As part of his PhD, Nolan published 18 papers in four years and went on to get a much sought-after Fulbright scholarship to do research in Augusta State University in Georgia. At WIT, he is now deputy director of one of the leading research centres in the field of macular research in the world.

Those who do a research postgraduate take a long-term view of their careers, and are motivated by curiosity and the desire to be creative, says Venie Martin, head of development at WIT.

She believes employers have a different perception of staff members who decide to do postgraduate studies, either on a full or part-time basis. “They are seen as ambitious and motivated people investing in their career. They tend to be independent and creative and bring new ideas to the company. Employers are valuing postgraduate studies more and more.”

Regarding taught postgraduate courses, Martin has observed a rise in computing, science and electronics conversion courses in recent years, reflecting employees’ desire to acquire new skills. She also identifies a growing sub-category — secondary school teachers — who are registering to do higher degrees in pedagogy, for example. Traditionally, the biggest area in taught masters’ degrees has been business.

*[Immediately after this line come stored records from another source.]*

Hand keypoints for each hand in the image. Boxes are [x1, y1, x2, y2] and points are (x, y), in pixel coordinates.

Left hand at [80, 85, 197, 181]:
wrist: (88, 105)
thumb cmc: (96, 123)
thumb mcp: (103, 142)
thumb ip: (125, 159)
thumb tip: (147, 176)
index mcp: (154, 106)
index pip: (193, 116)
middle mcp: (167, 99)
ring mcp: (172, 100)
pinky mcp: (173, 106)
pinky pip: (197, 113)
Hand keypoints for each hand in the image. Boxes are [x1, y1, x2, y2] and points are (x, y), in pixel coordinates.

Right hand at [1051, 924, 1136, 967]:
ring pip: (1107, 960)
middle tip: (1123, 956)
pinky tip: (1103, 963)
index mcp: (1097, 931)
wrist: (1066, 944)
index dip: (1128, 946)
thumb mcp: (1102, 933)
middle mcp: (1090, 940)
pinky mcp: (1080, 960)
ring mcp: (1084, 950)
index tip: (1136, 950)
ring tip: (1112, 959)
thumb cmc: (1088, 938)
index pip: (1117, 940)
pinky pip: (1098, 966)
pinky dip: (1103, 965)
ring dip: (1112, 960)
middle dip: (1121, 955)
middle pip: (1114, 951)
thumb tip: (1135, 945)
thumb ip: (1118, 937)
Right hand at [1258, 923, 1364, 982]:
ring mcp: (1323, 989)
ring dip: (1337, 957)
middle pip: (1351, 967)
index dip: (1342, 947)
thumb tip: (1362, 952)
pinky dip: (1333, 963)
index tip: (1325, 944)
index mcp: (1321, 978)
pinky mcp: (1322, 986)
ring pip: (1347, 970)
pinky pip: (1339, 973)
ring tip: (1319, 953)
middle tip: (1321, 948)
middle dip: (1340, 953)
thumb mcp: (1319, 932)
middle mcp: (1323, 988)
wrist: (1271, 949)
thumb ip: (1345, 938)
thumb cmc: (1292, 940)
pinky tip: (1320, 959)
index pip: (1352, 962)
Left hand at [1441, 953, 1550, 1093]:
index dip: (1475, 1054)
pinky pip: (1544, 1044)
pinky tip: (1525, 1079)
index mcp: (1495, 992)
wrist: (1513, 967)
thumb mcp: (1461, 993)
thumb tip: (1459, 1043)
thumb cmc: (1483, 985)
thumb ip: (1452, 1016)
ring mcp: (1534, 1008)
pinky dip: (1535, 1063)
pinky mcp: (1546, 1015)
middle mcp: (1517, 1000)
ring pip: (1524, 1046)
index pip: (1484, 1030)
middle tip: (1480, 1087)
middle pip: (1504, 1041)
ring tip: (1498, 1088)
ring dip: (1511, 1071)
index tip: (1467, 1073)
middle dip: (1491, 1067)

True, a postgraduate course will cost you in the short term — at WIT, for example, the one-year taught masters costs €5,000, while the research masters costs the same over two years. But if you play your cards right, it can lead to a bigger salary fairly fast, according to Martin. “IT graduates usually get a starting salary of around €25,000. I know of two young men who did a research-based master’s degree in the area of automotive control and walked into jobs in car manufacturing in the UK, commanding salaries of £30,000 sterling,” says Martin.

Travel is a very important component of doing a postgraduate course, opening up exciting opportunities, she adds. Nolan, for example, has been to 15 countries in the past six months.

“I’ve just come back from Paris and am going to Khazakstan. Because the area we work in affects people in real time, there are a lot of significant results
that opthalmologists and companies around the world want to know about.”